I always get mine at one of the Pet Stores. They usually have a greater variety and better quality than Walmart or Sportsmans.(IMHO)


----------



## sliverflick (Sep 18, 2007)

Thanks for the info stupiddog and naturalist. I've also heard about mealworms being sold at Petsmart but haven't gone yet....I guess today will be the day.
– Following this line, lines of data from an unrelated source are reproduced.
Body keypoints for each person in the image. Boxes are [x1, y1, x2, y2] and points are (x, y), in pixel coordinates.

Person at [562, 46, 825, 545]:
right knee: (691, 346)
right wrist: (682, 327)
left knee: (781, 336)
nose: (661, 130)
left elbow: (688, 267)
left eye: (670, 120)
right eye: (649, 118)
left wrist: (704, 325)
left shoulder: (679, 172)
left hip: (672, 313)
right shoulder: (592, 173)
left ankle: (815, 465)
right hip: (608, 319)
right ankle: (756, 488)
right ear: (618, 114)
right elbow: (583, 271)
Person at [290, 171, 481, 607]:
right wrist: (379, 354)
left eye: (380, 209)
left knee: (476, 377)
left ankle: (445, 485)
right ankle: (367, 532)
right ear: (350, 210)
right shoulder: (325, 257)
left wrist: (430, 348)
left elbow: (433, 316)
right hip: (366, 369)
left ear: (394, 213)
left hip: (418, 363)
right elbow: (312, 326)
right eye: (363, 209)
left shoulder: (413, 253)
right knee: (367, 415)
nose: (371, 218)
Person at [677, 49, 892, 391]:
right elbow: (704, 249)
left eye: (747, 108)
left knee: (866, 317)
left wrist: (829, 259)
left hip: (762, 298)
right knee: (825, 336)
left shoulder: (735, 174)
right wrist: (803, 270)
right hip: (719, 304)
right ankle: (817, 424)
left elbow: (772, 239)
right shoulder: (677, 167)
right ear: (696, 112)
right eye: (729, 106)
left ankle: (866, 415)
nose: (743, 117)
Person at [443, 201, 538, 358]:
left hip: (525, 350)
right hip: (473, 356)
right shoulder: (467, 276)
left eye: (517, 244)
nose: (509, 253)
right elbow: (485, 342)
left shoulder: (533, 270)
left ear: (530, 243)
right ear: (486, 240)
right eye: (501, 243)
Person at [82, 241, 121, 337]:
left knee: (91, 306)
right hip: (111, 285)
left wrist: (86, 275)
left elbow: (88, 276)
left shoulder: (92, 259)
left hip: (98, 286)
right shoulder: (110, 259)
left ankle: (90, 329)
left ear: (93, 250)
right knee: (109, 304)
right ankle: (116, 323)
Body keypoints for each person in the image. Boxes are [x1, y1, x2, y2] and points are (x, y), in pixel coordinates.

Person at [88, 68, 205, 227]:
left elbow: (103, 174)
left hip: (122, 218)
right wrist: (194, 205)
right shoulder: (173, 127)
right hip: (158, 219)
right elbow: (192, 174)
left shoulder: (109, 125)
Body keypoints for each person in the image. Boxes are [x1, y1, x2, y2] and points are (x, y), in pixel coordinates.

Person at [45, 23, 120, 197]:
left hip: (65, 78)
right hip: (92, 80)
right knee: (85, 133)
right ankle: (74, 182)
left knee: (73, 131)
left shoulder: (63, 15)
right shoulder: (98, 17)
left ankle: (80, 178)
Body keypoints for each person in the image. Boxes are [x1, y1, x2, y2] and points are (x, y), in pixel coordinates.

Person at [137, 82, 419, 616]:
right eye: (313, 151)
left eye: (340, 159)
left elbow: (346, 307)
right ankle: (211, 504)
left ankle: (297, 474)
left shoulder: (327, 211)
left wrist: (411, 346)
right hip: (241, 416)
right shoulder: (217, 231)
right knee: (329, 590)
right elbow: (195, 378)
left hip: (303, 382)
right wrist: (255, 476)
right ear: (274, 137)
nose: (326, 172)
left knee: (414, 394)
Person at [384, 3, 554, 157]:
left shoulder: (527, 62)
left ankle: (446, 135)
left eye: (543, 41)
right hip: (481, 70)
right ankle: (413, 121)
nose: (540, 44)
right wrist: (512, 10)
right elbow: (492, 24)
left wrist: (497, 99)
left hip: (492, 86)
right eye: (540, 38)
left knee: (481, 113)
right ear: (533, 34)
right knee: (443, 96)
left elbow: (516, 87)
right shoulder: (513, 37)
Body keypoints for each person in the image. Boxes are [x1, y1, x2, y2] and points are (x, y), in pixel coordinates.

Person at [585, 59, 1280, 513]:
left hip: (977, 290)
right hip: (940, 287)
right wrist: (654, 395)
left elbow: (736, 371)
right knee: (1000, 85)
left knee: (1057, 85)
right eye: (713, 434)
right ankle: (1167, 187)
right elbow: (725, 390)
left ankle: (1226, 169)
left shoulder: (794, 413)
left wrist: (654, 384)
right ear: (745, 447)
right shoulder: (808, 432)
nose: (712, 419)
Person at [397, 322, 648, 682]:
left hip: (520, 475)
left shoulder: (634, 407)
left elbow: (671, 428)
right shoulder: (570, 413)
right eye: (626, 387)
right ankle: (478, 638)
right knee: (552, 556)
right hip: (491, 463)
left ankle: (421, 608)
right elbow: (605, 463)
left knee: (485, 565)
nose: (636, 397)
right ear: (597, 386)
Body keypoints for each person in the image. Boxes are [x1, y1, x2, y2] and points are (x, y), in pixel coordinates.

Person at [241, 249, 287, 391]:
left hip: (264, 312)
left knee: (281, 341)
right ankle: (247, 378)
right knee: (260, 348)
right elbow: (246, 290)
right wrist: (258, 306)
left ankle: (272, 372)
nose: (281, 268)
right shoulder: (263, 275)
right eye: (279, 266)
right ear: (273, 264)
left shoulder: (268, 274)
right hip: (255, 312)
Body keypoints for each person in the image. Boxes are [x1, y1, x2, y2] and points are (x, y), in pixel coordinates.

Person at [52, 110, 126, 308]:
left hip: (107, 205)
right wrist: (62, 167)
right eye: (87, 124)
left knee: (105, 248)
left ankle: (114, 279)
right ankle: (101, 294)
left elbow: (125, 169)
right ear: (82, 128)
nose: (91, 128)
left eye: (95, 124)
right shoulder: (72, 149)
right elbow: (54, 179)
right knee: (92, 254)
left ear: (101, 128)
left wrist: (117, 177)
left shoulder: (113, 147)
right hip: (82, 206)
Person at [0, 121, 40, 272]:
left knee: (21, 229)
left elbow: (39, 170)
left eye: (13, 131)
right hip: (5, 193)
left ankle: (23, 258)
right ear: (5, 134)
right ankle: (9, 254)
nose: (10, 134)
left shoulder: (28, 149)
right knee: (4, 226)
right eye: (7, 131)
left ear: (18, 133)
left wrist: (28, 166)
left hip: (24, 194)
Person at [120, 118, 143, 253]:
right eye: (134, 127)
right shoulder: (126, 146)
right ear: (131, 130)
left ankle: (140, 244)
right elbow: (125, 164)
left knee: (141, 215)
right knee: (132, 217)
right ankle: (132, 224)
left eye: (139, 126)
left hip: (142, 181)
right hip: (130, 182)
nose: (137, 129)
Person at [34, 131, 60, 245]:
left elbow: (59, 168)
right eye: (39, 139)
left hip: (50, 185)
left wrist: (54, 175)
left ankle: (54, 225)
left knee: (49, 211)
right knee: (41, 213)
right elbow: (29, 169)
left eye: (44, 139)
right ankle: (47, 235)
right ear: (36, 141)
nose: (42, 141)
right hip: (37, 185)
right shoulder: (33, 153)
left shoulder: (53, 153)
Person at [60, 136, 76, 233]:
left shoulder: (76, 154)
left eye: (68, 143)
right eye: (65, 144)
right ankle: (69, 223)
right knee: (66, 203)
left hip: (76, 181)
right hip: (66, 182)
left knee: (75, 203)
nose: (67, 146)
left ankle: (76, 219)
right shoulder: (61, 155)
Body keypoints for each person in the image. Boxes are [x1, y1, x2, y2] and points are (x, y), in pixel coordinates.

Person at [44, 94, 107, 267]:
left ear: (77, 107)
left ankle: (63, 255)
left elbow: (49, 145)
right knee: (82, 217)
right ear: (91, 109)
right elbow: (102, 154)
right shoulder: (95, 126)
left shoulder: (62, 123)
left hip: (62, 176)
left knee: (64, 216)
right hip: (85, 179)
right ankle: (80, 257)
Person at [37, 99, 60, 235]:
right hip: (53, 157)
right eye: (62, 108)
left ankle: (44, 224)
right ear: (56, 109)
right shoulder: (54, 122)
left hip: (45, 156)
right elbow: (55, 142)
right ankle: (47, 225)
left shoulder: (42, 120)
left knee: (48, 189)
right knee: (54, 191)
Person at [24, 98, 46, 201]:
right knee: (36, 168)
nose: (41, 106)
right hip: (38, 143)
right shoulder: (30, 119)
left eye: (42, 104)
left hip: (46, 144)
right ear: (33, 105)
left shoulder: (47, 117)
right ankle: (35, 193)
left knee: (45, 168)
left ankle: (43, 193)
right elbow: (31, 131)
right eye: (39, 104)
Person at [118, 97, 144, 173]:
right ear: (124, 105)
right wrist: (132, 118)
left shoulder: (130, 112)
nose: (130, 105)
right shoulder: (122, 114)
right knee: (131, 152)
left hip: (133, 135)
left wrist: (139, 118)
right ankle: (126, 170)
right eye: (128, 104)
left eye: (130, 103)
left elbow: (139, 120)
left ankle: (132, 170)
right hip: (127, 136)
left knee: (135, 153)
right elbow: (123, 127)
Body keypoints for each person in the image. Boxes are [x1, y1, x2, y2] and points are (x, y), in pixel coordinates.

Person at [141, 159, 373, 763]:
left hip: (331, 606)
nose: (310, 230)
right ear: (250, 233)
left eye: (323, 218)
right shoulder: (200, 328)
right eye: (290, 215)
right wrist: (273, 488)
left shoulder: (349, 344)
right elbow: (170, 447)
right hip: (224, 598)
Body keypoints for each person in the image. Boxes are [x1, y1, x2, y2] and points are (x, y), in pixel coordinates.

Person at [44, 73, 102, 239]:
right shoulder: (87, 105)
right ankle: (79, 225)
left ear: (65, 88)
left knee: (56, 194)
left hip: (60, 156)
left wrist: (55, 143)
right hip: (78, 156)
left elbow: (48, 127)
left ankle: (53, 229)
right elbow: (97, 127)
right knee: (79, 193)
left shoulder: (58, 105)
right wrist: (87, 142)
So, has anyone used those powerbait or gulp mealies? I'm curious to know if they do any good...


----------



## Nor-tah (Dec 16, 2007)

I have used the powerbait ones and they didnt produce for me. Only tired em once.


----------



## .45 (Sep 21, 2007)

fatbass said:


> I bought a bottle of the white Gulp maggots and tried them side by side against real waxies. Waxies caught 3 perch and 4 bluegills where the Gulps caught none. I started dropping the Gulps down the ice hole and watching them all the way to the bottom of Mantua and not one fish even tried to eat one even though the fish would swim around them and look at them laying on bottom. I threw the bottle away after that.


Chum...chum....chum chum... :mrgreen: :mrgreen:


----------



## sliverflick (Sep 18, 2007)

I'll skip the Gulp maggots then, thanks for the info. 

Seems like meal worms and wax worms are in short supply. I went to Cabelas (yesterday) and Wallmart (today) and both places were sold out of both. I finally found some mealworms at Petsmart but they didn't have too many containers. Man, the mealworms at Petsmart are gigantic! They're called superworms and are about 2x or 3x the size of a normal mealworm! They have a strange funk too! Who knows, maybe the fish will tear 'em up!


----------



## REPETER (Oct 3, 2007)

Nothing off the Gulp ones, but the Powerbait ones'll work (if they are the same one's I'm thinking of) I pinch off a small part of the plastic worm and place them on an ice fly for a presentation similar to a ratso. 

Let us know how those "superworms" produce.


----------



## sliverflick (Sep 18, 2007)

I got a chance to try out the Powerbait Honey Worms (yellow) at Strawberry today and they didn't do any good. Not a great test though since fishing was very slow for us (2 people w/ 2 poles each). I ended up with 2 fish and 1 bite......all from green or orange jig heads tipped with wax worms. My bro didn't even get a bite. We tried meal worms, wax worms and the powerbait honey worms. Slow day...


----------



## Catherder (Aug 2, 2008)

I purchased a pack a while back and found them markedly inferior to the "real thing", even with fish that were biting everything else I would send down.


----------



## livdawg (Mar 10, 2008)

Well I guess ill have to be the one to break the bad luck of the Gulp Maggots. We went to Idaho last weekend ran out of Wxies and I happened to have a jar of Chartreuse Gulp Maggots with me. I used those the rest of the day and the action was faster than the waxies were. Could be species and different waters but they worked great for me on the BOWS


----------